Monday July 25th, 2022, 0620-1830
WAM Lookout to Red Meadow Lake, WEBO mm 74.4, Section 1 Rocky Mountains
31 miles, Gain 6030′, Loss 7500′, elevation 5550′
I managed to get some sleep despite the bugs but had a very hard time waking at 5 am. Wolverine had set her alarm and we were both happy to snooze for a bit longer. The days have already gotten shorter (plus we moved 1 hour ahead in Montana), so it was still dark at 5 am. A very urgent need for the privy got me moving and shortly after I was flying down the trail. I’d been hoping to see sunrise from the lookout but the day was overcast, so no chance.
I was on a mission to put in a big day, despite a lot of climbing towards the end. A 14 mile dry stretch along the ridge deemed a long day…or a very heavy water carry. I’ll walk big miles to avoid said water carry. Luckily the first 15 miles came very easily. It was a lot of downhill on an old road bed and then a gravel road. Two Forest Service trucks passed by but that was it for action in the morning. I began a gradual climb through a valley leading to Mt Locke. Again it was old road bed and pretty easy, though overgrown and wet in places. For some reason, many of the streams were lacking proper channeling and were running heavily down the trail. Some water bars would go a long way in improving this section.
I came to the last spring around 11 am, taking an early lunch break. I’d gone 15 miles already. I filled both my bottles and chugged a little, hoping this would last me the rest of the day. I knew I’d find snow along the way but probably not water. I’d also been hoping the overcast skies would persist but of course, it had become very sunny and hot. The trail climbed into a burn area and was hard to follow. There were also a fair number of blowdowns. Gaining the ridge, I went the short distance to the top of Mt Locke. It wasn’t too special so I didn’t linger. Then I met a woman at a saddle who was hiking half the trail this year. I couldn’t talk long because the mosquitoes began to swarm. I could tell they were going to be a real problem for the foreseeable future. She was still wearing her head net, mid-day.
I also caught up to the German couple everyone had been telling us about since Bonners Ferry (the couple that gave us a hitch into town had also given them a ride). They were taking a break and looking thirsty…so was I. There were plenty of little snow patches, melting fast in the heat, but all the water seemed to be sinking into the ground rapidly. There was none to collect but then again, I didn’t look too hard.

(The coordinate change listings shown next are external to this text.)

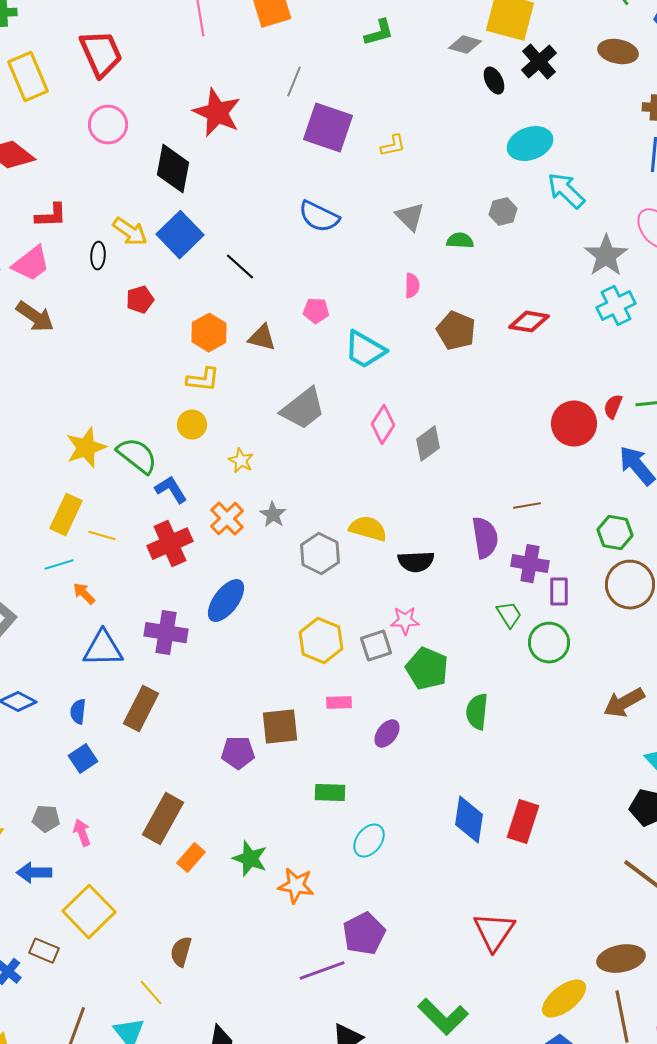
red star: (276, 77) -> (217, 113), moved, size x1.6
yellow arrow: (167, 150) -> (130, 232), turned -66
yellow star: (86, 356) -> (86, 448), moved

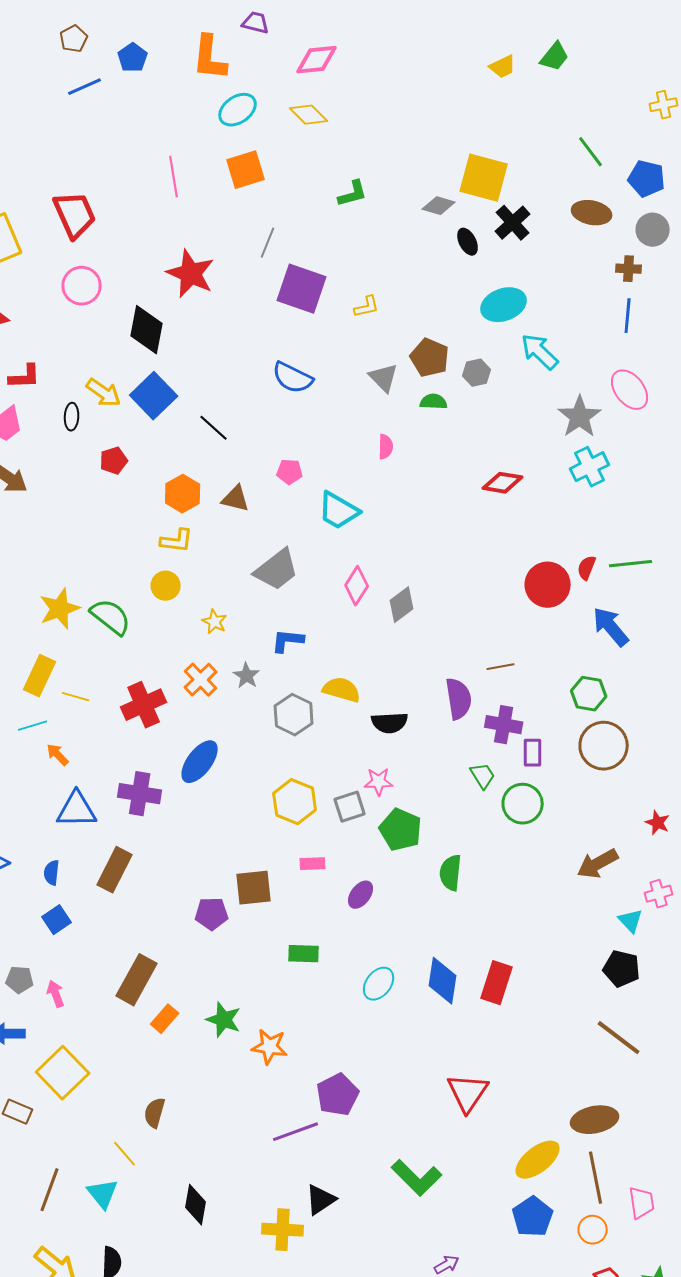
brown pentagon: (456, 331) -> (430, 358), moved
blue L-shape: (171, 490) -> (288, 641), moved, turned -52
cyan ellipse: (369, 841) -> (379, 984), moved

The trail began a series of roller coaster hills. Steep 500′ ups and downs, repeat, repeat. There were about 5 of these in a 4 mile stretch. I took a break on the 4th as it was reported to have cell service. It would be the last I’d have for awhile because there was none in the next stop, Polebridge. I called home to request some more items for a box I was having sent to Oroville. It’s been stressful coordinating these things. With the pace of this hike and my inability to get much done in towns, a lot has taken a backseat…including this blog! I’m many days behind. Oh well.

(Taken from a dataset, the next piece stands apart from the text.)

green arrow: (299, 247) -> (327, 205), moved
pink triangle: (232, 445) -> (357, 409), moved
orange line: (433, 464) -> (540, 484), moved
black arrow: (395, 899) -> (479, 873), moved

Wolverine caught up and we did one last down and up together and finally we were heading all downhill for the day. We reached a road and then finally some water. We filtered as we walked because the bugs were so bad. They had been bad everywhere all day. I’d had horse flies, black flies, and mosquitoes all biting, then I’d gotten stung by a bee for only the second time ever…it could have also been just a very painful bite, I’m not sure. The bugs are really bad as a whole but nothing compares to the mossies when they get going in the evenings. Horrific. I had to put my head net on as we got to the road.
As there was no water at the road end, where we’d planning to camp, we kept walking. We decided to walk about half a mile off route to go to a campground at a lake. It was reported to be very buggy but had all the fixings; picnic tables, a privy, and bear boxes. It was a good call. The lake was beautiful, surrounded by mountains and with a nice breeze blowing into our faces, keeping the bugs at bay. I went for a swim right off the bat, finding the water relatively warm. It felt so good to wash all the sweat and grime from the day away. There was only one guy fishing nearby and a bikepacking couple pitched near the lake. I was surprised that such a beautiful campground was so empty in the middle of the summer.
We had dinner without having to fight bugs. I had a red curry and vermicelli concoction that I’d carried all the way from the Fiest creek resort hiker box. It was delicious! Just as we were finishing, it started to rain. There were no clouds directly overhead so it was a little weird and unexpected. I quickly retreated to my tent and settled in for the night. It rained hard just as it was getting dark. I’d be packing a very wet tent in the morning. But it was the first time it had rained in over 2 weeks. Not bad.